### RECORD EXTRACTS
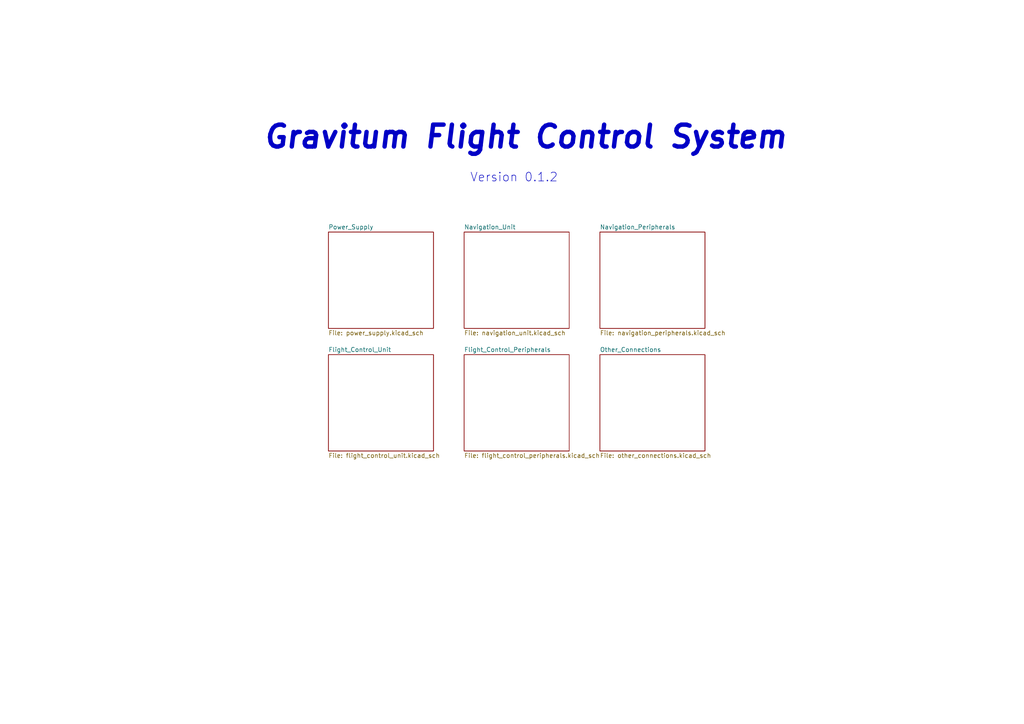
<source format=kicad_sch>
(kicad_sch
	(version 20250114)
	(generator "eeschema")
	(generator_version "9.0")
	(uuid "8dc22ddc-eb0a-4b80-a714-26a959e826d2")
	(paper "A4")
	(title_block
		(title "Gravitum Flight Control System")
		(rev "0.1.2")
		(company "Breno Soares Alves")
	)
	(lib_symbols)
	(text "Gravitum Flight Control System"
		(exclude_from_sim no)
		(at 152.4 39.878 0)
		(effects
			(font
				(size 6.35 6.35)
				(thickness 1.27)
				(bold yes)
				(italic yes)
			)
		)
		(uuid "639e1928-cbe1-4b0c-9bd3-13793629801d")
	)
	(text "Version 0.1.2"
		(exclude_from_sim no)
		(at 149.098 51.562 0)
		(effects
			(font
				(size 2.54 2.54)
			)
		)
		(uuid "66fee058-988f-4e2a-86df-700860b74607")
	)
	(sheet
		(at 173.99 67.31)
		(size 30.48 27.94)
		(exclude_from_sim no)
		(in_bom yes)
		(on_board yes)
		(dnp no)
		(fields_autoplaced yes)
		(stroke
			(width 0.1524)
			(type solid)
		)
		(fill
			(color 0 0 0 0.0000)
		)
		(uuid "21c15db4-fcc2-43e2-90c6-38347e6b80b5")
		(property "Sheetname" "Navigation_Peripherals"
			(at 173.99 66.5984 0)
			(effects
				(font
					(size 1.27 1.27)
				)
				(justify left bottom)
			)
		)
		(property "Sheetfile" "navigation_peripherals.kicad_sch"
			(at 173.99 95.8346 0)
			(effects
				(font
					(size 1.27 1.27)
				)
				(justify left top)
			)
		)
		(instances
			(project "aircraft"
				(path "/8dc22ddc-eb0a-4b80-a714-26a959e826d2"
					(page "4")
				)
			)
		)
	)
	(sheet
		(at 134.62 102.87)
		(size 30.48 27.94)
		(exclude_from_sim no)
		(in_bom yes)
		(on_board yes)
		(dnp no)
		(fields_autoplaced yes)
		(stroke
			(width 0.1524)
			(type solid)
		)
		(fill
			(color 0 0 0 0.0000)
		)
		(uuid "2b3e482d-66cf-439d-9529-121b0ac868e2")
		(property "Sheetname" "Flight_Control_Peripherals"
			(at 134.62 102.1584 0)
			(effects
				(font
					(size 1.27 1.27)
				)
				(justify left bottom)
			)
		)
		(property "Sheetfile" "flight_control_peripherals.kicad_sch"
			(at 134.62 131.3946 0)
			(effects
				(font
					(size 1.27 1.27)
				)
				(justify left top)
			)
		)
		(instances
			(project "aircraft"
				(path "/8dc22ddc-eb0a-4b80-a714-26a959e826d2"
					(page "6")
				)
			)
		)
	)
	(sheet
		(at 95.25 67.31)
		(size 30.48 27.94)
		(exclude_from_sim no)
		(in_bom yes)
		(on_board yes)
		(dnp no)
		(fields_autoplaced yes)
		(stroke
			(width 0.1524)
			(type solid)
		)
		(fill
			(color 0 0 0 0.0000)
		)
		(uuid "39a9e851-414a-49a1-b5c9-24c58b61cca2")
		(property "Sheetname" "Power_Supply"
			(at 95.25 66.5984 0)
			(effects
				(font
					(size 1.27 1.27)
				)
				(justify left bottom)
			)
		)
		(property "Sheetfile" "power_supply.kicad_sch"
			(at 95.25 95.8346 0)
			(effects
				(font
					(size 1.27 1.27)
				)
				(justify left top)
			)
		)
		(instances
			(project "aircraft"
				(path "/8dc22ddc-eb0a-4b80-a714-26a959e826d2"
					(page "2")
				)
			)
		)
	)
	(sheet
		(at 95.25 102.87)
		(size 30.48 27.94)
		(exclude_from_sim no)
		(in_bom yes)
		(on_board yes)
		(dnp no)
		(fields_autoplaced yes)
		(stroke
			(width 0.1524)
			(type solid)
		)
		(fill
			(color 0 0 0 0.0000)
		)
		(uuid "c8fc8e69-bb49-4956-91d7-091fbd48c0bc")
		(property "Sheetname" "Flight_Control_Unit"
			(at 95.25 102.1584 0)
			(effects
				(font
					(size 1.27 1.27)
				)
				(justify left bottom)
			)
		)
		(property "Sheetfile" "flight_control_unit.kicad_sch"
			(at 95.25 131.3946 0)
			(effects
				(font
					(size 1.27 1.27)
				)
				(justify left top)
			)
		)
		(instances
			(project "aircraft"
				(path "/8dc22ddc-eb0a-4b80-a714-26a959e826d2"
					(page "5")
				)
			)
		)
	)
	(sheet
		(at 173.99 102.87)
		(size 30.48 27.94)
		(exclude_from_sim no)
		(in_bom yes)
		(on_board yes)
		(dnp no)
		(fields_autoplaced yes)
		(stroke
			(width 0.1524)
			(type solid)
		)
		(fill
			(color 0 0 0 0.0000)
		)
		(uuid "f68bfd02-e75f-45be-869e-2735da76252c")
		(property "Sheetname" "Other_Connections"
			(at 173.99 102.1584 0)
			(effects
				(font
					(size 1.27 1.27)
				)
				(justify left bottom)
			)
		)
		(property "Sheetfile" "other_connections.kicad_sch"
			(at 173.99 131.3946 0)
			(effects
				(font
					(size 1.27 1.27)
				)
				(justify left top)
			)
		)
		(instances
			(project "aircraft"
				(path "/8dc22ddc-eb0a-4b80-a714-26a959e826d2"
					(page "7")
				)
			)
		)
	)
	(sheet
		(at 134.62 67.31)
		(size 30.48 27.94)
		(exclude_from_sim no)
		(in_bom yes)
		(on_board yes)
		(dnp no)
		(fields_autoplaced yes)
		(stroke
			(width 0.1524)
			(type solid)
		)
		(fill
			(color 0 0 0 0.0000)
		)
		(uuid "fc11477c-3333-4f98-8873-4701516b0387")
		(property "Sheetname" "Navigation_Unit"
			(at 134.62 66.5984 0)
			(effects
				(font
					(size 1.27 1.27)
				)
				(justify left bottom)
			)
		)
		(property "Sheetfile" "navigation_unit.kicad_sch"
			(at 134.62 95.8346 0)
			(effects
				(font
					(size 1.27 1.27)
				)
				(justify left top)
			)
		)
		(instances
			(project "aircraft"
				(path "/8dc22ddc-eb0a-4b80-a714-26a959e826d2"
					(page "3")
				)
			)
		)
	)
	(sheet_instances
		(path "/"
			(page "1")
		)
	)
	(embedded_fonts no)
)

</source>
######
### RECORD EXTRACTS
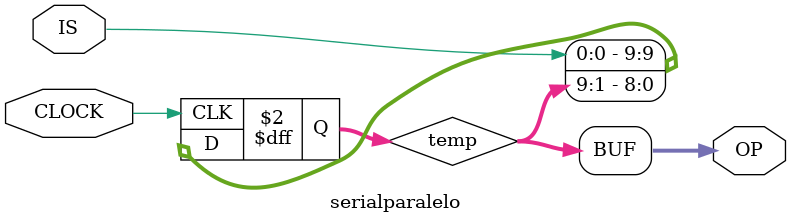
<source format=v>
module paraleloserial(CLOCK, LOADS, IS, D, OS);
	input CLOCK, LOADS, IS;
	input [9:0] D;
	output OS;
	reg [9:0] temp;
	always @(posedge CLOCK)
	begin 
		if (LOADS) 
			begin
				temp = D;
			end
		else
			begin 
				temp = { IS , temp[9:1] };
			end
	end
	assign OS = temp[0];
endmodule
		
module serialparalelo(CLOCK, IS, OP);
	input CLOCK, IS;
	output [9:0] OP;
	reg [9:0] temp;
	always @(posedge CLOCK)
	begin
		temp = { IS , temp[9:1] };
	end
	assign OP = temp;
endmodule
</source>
######
### RECORD EXTRACTS
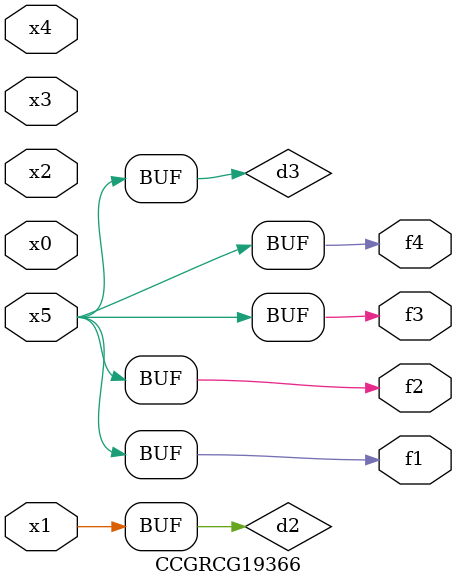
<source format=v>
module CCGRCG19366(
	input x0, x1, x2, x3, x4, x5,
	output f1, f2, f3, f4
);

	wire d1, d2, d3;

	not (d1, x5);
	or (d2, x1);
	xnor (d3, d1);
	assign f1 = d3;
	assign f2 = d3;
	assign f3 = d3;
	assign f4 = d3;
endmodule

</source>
######
● ACTIVITY
In the listing above, find the line with "<source format=kicad_sch>" and the line with "(thickness 1.27)", then reproduce both and every line between them exactly.

● ANSWER TO THE EXERCISE
<source format=kicad_sch>
(kicad_sch
	(version 20250114)
	(generator "eeschema")
	(generator_version "9.0")
	(uuid "8dc22ddc-eb0a-4b80-a714-26a959e826d2")
	(paper "A4")
	(title_block
		(title "Gravitum Flight Control System")
		(rev "0.1.2")
		(company "Breno Soares Alves")
	)
	(lib_symbols)
	(text "Gravitum Flight Control System"
		(exclude_from_sim no)
		(at 152.4 39.878 0)
		(effects
			(font
				(size 6.35 6.35)
				(thickness 1.27)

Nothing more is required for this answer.